Le indagini forensi e la confessione
Durante i sopralluoghi nella casa di via Castel Roncolo, i Ris hanno individuato tracce che Benno avrebbe tentato di cancellare utilizzando acqua ossigenata; una bottiglia del prodotto è stata rinvenuta nel bagagliaio della Volvo al momento del fermo del ragazzo in un autolavaggio. La svolta decisiva è arrivata con il ritrovamento di una traccia ematica sul ponte di Ischia Frizzi, confermata dalle analisi del Ris come appartenente a Peter Neumair.
Il corpo di Laura Perselli è stato rinvenuto nel fiume Adige il 6 febbraio 2021, dopo che le autorità avevano effettuato un complesso abbassamento del livello delle acque del fiume nel tratto tra Bolzano e Rovereto. Il corpo di Peter Neumair è stato invece rinvenuto il 27 aprile dello stesso anno, segnalato da un passante. A seguito di questi ritrovamenti e dell'evidenza delle prove, Benno Neumair, dopo essersi inizialmente dichiarato innocente, ha confessato il duplice omicidio l'11 febbraio 2021, ammettendo di aver utilizzato un cordino da arrampicata per compiere il gesto.
Impronte digitali sulla scena del crimine: come vengono raccolte e confrontate
Il processo e il profilo psicologico
Il processo a carico di Benno Neumair ha preso il via il 4 marzo 2022 dinnanzi alla Corte d'Assise di Bolzano. Durante le udienze, è emersa la figura di un uomo dal carattere complesso, descritto dai colleghi come inaffidabile e insofferente alle regole. I periti del Giudice per le Indagini Preliminari hanno diagnosticato a Benno un disturbo di personalità di tipo narcisistico, istrionico e antisociale.
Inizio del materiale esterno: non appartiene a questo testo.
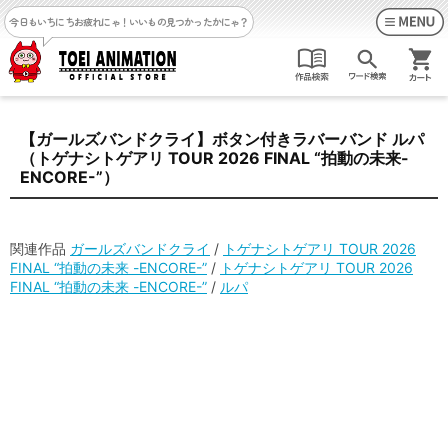
今日もいちにちお疲れにゃ！
いいもの見つかったかにゃ？
【ガールズバンドクライ】ボタン付きラバーバンド ルパ
（トゲナシトゲアリ TOUR 2026 FINAL “拍動の未来-
ENCORE-”）
関連作品
ガールズバンドクライ
/
トゲナシトゲアリ TOUR 2026
FINAL “拍動の未来 -ENCORE-”
/
トゲナシトゲアリ TOUR 2026
FINAL “拍動の未来 -ENCORE-”
/
ルパ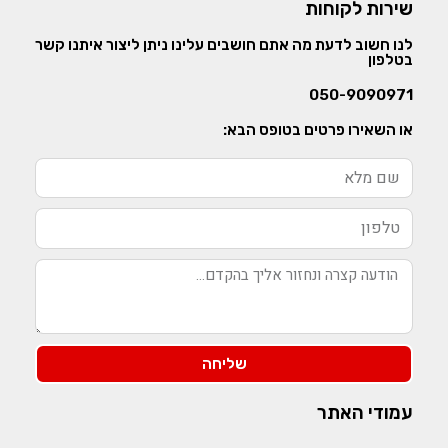
שירות לקוחות
לנו חשוב לדעת מה אתם חושבים עלינו ניתן ליצור איתנו קשר
בטלפון
050-9090971
או השאירו פרטים בטופס הבא:
שליחה
עמודי האתר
La perizia psichiatrica ha evidenziato una condizione di seminfermità mentale al momento dell'uccisione del padre, scatenata, secondo la tesi del giovane, da una lite improvvisa, mentre è stato ritenuto capace di intendere e di volere al momento dell'uccisione della madre, che sarebbe stata eliminata in quanto scomoda testimone. La difesa ha tentato di ottenere le attenuanti generiche facendo leva sulla confessione, ma l'accusa ha richiesto e ottenuto l'ergastolo.
L'impatto mediatico e la figura di Madè Neumair
La vicenda ha avuto una risonanza nazionale, finendo sotto i riflettori di trasmissioni come "Un giorno in pretura". Particolare attenzione è stata rivolta anche alla figura di Madè Neumair, sorella di Benno. Medico residente in Germania, Madè è stata presente in aula durante la lettura della sentenza, commentandola con la consapevolezza che, nonostante la giustizia, il dolore per la perdita dei genitori non potrà mai essere del tutto lenito.
La tragedia ha sollevato interrogativi profondi sulla gestione dei conflitti familiari e sull'impatto che l'abuso di sostanze, come gli steroidi anabolizzanti, può avere su soggetti con fragilità psichiche preesistenti. Il caso Neumair rimane, a distanza di tempo, un monito sulle ombre che possono celarsi dietro le mura domestiche di famiglie apparentemente insospettabili, culminato in una condanna definitiva all'ergastolo per Benno Neumair, confermata anche in Cassazione.